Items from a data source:
■ ■ ■ ■ ■ ■ ■

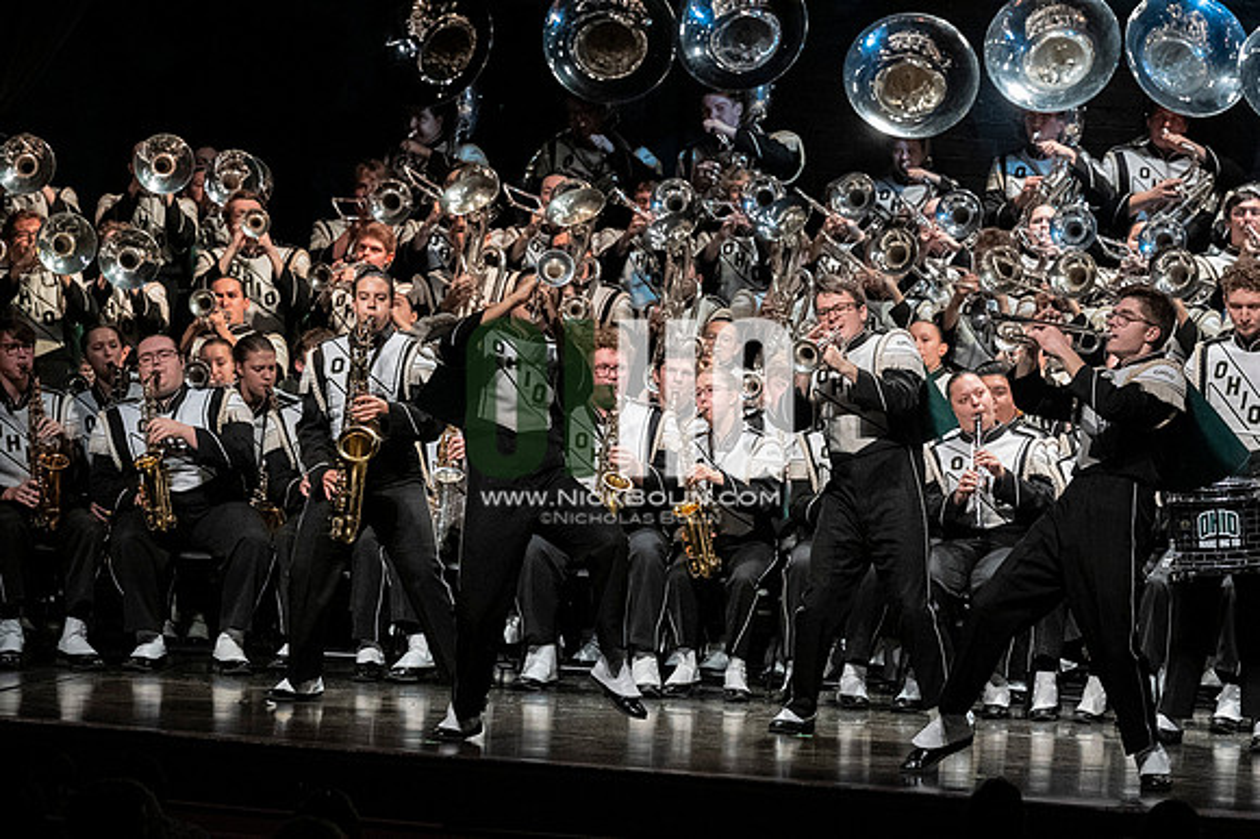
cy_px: 420
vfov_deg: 6.5
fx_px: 7346
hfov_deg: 9.8
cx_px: 630
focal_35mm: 210
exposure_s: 1/500
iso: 4000
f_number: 4
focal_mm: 140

■ ■ ■ ■ ■ ■ ■

WORK INSTRUCTIONS: Repeat all of the entries above exactly. Keep pictures out of it.

SOLUTION FOR THIS TASK:
cy_px: 420
vfov_deg: 6.5
fx_px: 7346
hfov_deg: 9.8
cx_px: 630
focal_35mm: 210
exposure_s: 1/500
iso: 4000
f_number: 4
focal_mm: 140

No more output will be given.